Last Friday we had to put our dog to sleep.
It was awful. He couldn’t walk, he couldn’t get up from his position on the floor, he could only stand if you placed him in an upright position. Watching him try to move was unbearable. He wouldn’t eat, he drank water very sparsely, and his eyes looked sad. No more licks.
We knew it was time for him to go, and for two nights in a row we slept on the living room floor with him because he couldn’t get up and off of the bed safely. Our backs hurt, we slept very little, and our dog was no better… So on Friday morning, after I finished teaching my class, we took him to the vet.
It wasn’t easy, letting him go, but it wasn’t easy to watch him be in pain, either.

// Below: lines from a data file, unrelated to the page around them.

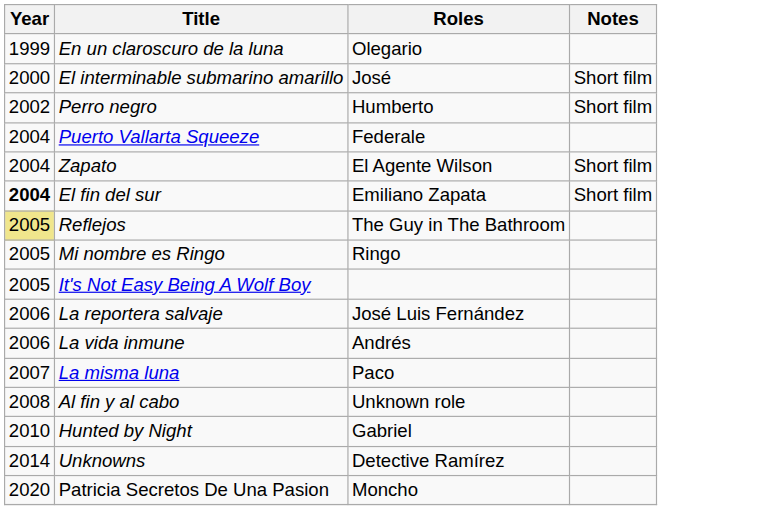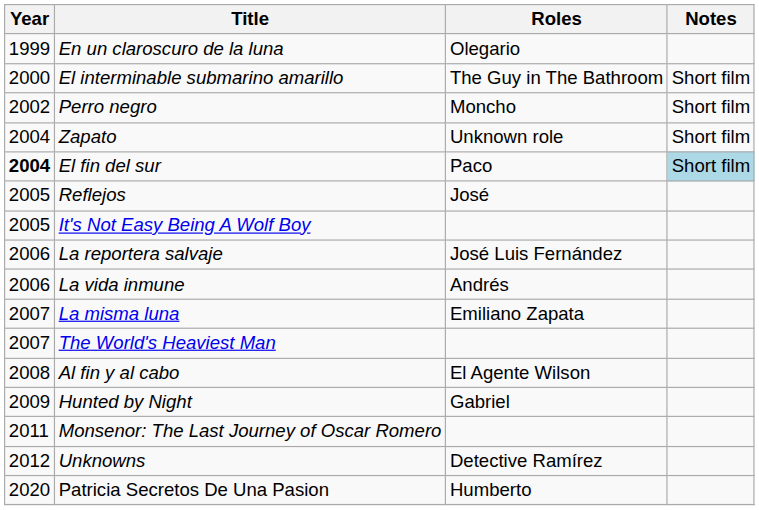El interminable submarino amarillo | Roles: José -> The Guy in The Bathroom
Perro negro | Roles: Humberto -> Moncho
- row: 2004 | Puerto Vallarta Squeeze | Federale
Zapato | Roles: El Agente Wilson -> Unknown role
El fin del sur | Roles: Emiliano Zapata -> Paco
El fin del sur | Notes: no background -> lightblue background
Reflejos | Year: khaki background -> no background
Reflejos | Roles: The Guy in The Bathroom -> José
- row: 2005 | Mi nombre es Ringo | Ringo
La misma luna | Roles: Paco -> Emiliano Zapata
+ row: 2007 | The World's Heaviest Man
Al fin y al cabo | Roles: Unknown role -> El Agente Wilson
Hunted by Night | Year: 2010 -> 2009
+ row: 2011 | Monsenor: The Last Journey of Oscar Romero
Unknowns | Year: 2014 -> 2012
Patricia Secretos De Una Pasion | Roles: Moncho -> Humberto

The entire weekend we spent dedicated to creating a memorial garden for him; we chose all plants we thought he might like to pee on and things that would come up year after year to remind us of our shared life.
Today, I came home from teaching a class, a bit anxious about some projects that I’m expanding and feeling a bit out of place. (April was a hard month – two of the locations in which I taught yoga closed down and I left one location voluntarily. This work stress combined with the stress of our still unfinished bathroom and Tanner’s illness growing more intense has made the past 30 days incredibly difficult.) I opened the door to our house, excited to be home and be greeted by my favorite canine companion, and when he didn’t come running or licking I remembered. He wouldn’t be coming to greet me anymore.
So instead I curled up with his most loved toys, smelled the lingering scents of him, and cried on our couch.
There our times in each of our lives where we’re on the downswing of the emotional rollercoaster. Occasionally in yoga classes, we’re told to expand on the power of positive thinking, to surround everything in love and light, and to give up all of your problems to a higher power. I believe in this. But I also believe in the space it takes to heal. To get from one piece of your life, pull yourself back together, and keep moving forward.
I believe in giving yourself permission to feel sad.
I believe in giving yourself permission to take a break.
I believe in giving yourself permission to be angry, to grieve, to get pissed off, to cry buckets of tears, to laugh out loud, and to be raw, real, and human.
Life takes you in little steps. And you need to take each event step by step. There’s no rushing the grieving process. There’s no controlling the emotional chaos. Sometimes you need to let it out, to step aside and let yourself be however you are for that hour on your mat.
Today, I wish you give yourself that permission.